For legislators, this marks a significant shift in fiscal and administrative responsibility. Beginning in federal fiscal year 2027, states will be obligated to cover 75% of administrative costs-up from 50%. In federal fiscal year 2028, states for the first time will be required to contribute to SNAP benefit costs if their payment error rates exceed 6%. These changes will require updates to eligibility systems, expanded staff training and robust outreach to participants. States may face budgetary strain, workforce challenges and increased risk of benefit loss for individuals unable to meet new requirements.
Other pressures further complicate implementation. The president's domestic policy law also introduced major Medicaid changes, including mandatory work requirements for adults in expansion states, more frequent eligibility checks, and limits on provider taxes used to fund state Medicaid costs. The combined impact of the Medicaid and SNAP provisions may tax agency capacity to implement the new requirements-particularly in states that rely on a shared eligibility workforce for Medicaid and SNAP. Additionally, the implementation costs of the new SNAP and Medicaid provisions, combined with decisions around which benefits, if any, states may choose to backfill, will be an added pressure on state budgets, all of which except Vermont's must be balanced according to statutory or constitutional requirements.

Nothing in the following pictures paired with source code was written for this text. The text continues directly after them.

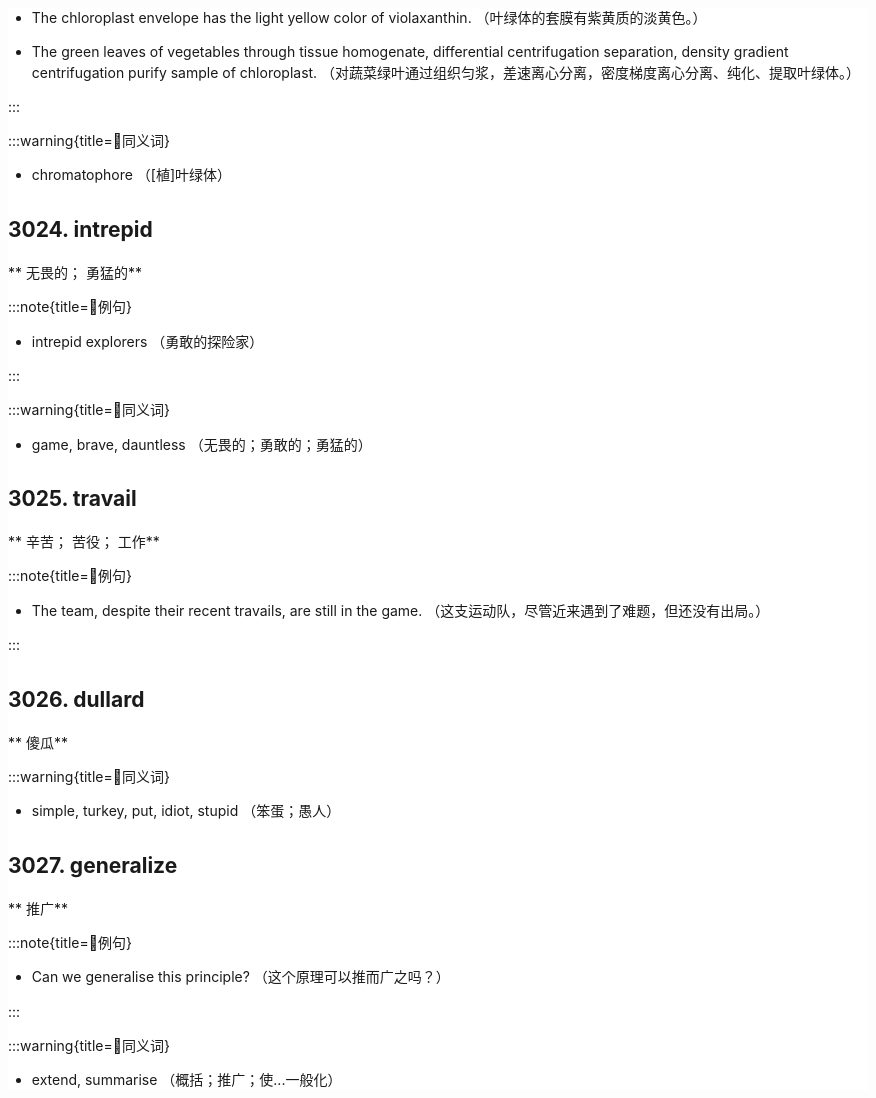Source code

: - The chloroplast envelope has the light yellow color of violaxanthin. （叶绿体的套膜有紫黄质的淡黄色。）

- The green leaves of vegetables through tissue homogenate, differential centrifugation separation, density gradient centrifugation purify sample of chloroplast. （对蔬菜绿叶通过组织匀浆，差速离心分离，密度梯度离心分离、纯化、提取叶绿体。）

:::

:::warning{title=🤔同义词}

- chromatophore （[植]叶绿体）


## 3024. intrepid

** 无畏的； 勇猛的**

:::note{title=🎤例句}

- intrepid explorers （勇敢的探险家）

:::

:::warning{title=🤔同义词}

- game, brave, dauntless （无畏的；勇敢的；勇猛的）


## 3025. travail

** 辛苦； 苦役； 工作**

:::note{title=🎤例句}

- The team, despite their recent travails, are still in the game. （这支运动队，尽管近来遇到了难题，但还没有出局。）

:::

## 3026. dullard

** 傻瓜**

:::warning{title=🤔同义词}

- simple, turkey, put, idiot, stupid （笨蛋；愚人）


## 3027. generalize

** 推广**

:::note{title=🎤例句}

- Can we generalise this principle? （这个原理可以推而广之吗？）

:::

:::warning{title=🤔同义词}

- extend, summarise （概括；推广；使...一般化）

States are in the early stages of assessing the impact of these changes. Legislative responses may include investments in technology and data integration, staff training to reduce error rates, expansion of workforce programs, and reevaluation of program administration. Some states may also be weighing the feasibility of continuing to operate SNAP under federal rules that prohibit states from paying partial benefit payments.
As SNAP requirements evolve, legislators must navigate a complex policy landscape, balancing compliance, access and fiscal sustainability in 2026 and beyond.